In 1999, only 42 percent of younger women voted for either the SPÖ or ÖVP. In 1986, the equivalent figure was as high as 76 percent. With 31 percent of the vote, the FPÖ has not only become the predominant party among younger female voters, but has also gained 11 percent since 1995. 20 percent of younger women voted for the Greens, who managed to capture the highest share of votes among this group of female voters. Including votes cast for the Liberal Forum, 26 percent of younger women lent their support to a post-mterialist or libertarian party. The gender-generation realignment (Norris 1999) in the voting behaviour of younger women is obviously a bidirectional re-orientation: towards the FPÖ, and at the same time, towards post-mterialist or libertarian parties. Both directions have meanwhile become competitive poles, while the two traditional parties SPÖ and – to a greater extent ÖVP – have become far less attractive to young female voters.

However, the voting behaviour of younger men also shows a gender-generation realignment, albeit a one-directional re-orientation towards the FPÖ. With a share of 41 percent, the FPÖ is by far the predominant party in the segment of younger, male voters. Only 8 percent of younger voters voted for the Greens, with a mere 3 percent casting their vote for the Liberal Forum. The gender difference with regard to the Greens (12 points) is more distinct than for the FPÖ (10 points). Just as with younger women, only 44 percent of the votes of younger men vote for the two government or coalition parties, yet in 1986, the SPÖ and ÖVP still managed to attract 75 percent of younger voters between them. The trends in the voting behaviour of the younger generation of voters illustrate the steady increase in generation realignment in Austrian voting behaviour to the detriment of the two traditional parties, the SPÖ and ÖVP (Plasser and Ulram 1999). Among younger men, the FPÖ has become the competitive challenger to the SPÖ and ÖVP, which together lead by a mere 3 percent. Meanwhile, among younger women, the FPÖ, but also the Greens and the Liberal Forum, have forced the two government parties onto the defensive. Only 41 percent of younger women voted for either the SPÖ or ÖVP in 1999.
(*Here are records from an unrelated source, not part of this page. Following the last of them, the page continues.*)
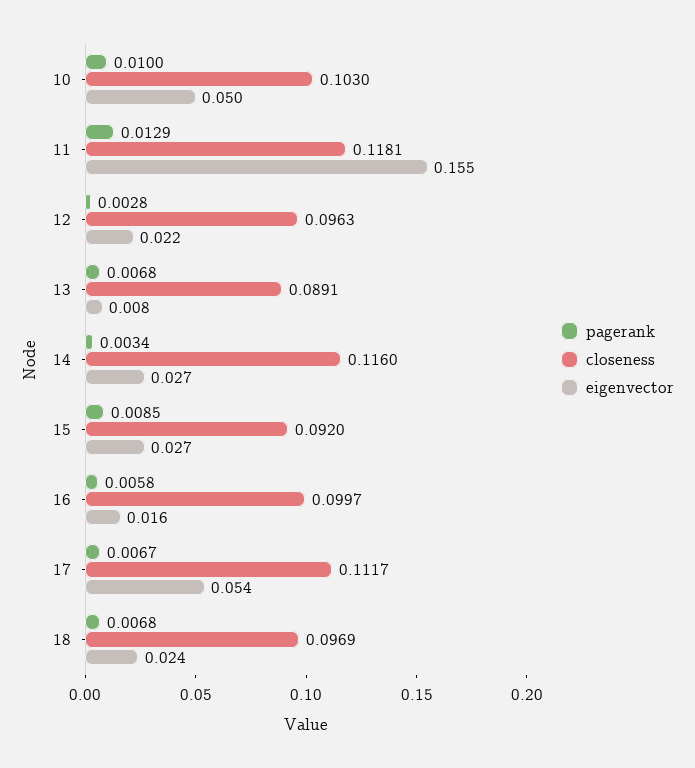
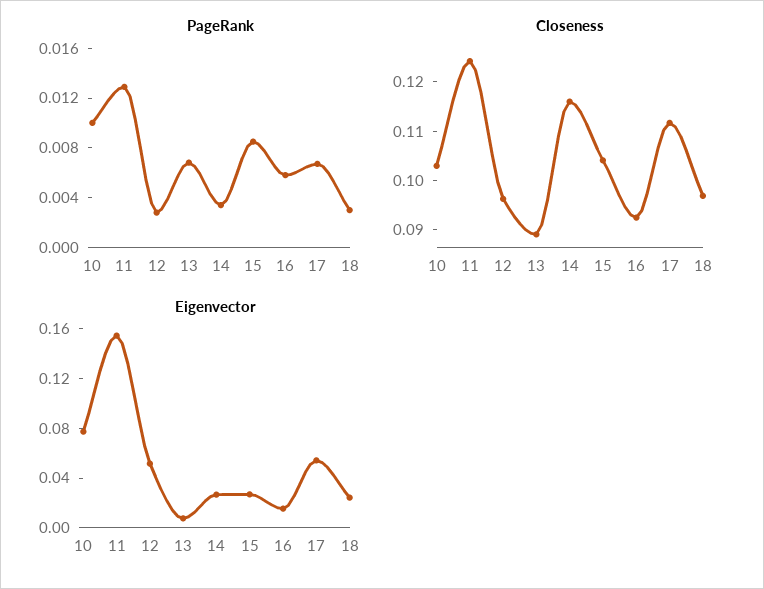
eigenvector, 10: 0.05 -> 0.08
closeness, 11: 0.1181 -> 0.124
eigenvector, 12: 0.022 -> 0.05
closeness, 15: 0.092 -> 0.104
closeness, 16: 0.0997 -> 0.092
pagerank, 18: 0.0068 -> 0.003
The steady decline in attractiveness of the traditional parties – SPÖ and ÖVP – among the voters of the younger, up-and-coming generation is clearly confirmed by the trend in the voting behaviour of first-time voters, both male and female. While the SPÖ and ÖVP managed to attract 97 percent of first-time voters in the 1979 parliamentary elections, this figure dropped to a mere 42 percent twenty years later. By contrast, the FPÖ increased its share among first-time voters from 3 percent in 1979 to 38 percent in the 1999 parliamentary elections.
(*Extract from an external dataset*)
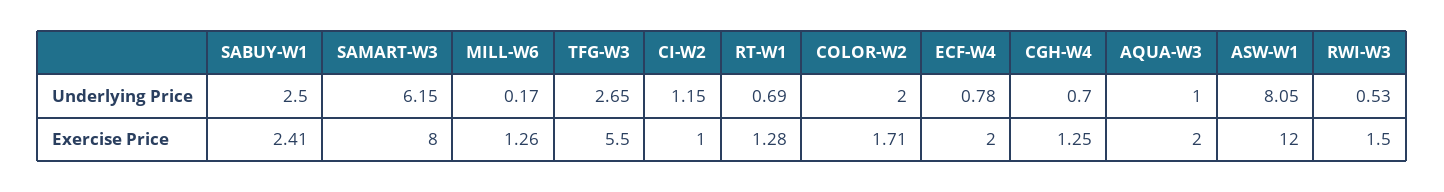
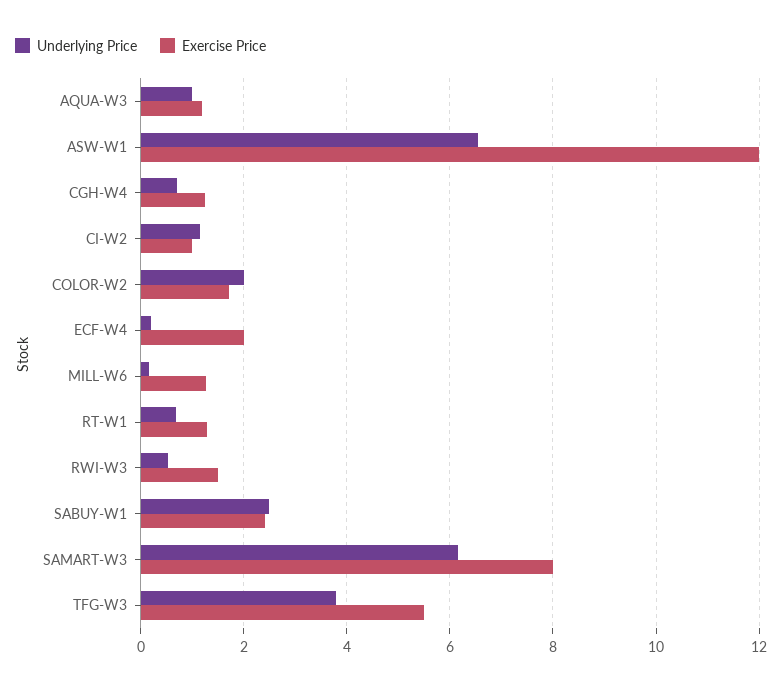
Underlying Price, TFG-W3: 2.65 -> 3.8
Underlying Price, ECF-W4: 0.78 -> 0.2
Underlying Price, ASW-W1: 8.05 -> 6.6
Exercise Price, AQUA-W3: 2 -> 1.2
An interim empirical assessment of the trends and patterns in Austrian voting behaviour in the late nineties defines the key determinants of electoral competition:

1. a gender-generation realignment, i.e. a far-reaching re-orientation in the voting behaviour of the younger generation of voters, in which gender combined with age and education have led to new voter coalitions;

2. a realignment of the voting behaviour of the Austrian working class to a degree unprecedented in Western Europe;

3. the emergence of new sectoral cleavages, with the public versus private sector cleavage being of particular relevance to Austrian voting behaviour;

4. a polarisation of values or a new value cleavage between a New Right with authoritarian emphasis and the New Left with a predominantly post-materialist/libertarian orientation;

5. the persistent pattern of negative voting, i.e. a form of voting behaviour that is primarily motivated by diffuse protest attitudes and generalised discontent, and which is particularly susceptible to the right-wing populist affect management of the FPÖ;

6. signs of a confrontational issue polarisation, as has become apparent in the issues of immigration and integration versus exclusion and xenophobic sentiment;

7. a demobilisation – albeit moderate by international standards – as can be seen in the decline of electoral turnout; and finally

8. the probable influence of a general mood created by the mass media on a voter and party environment that is going through a period of transition.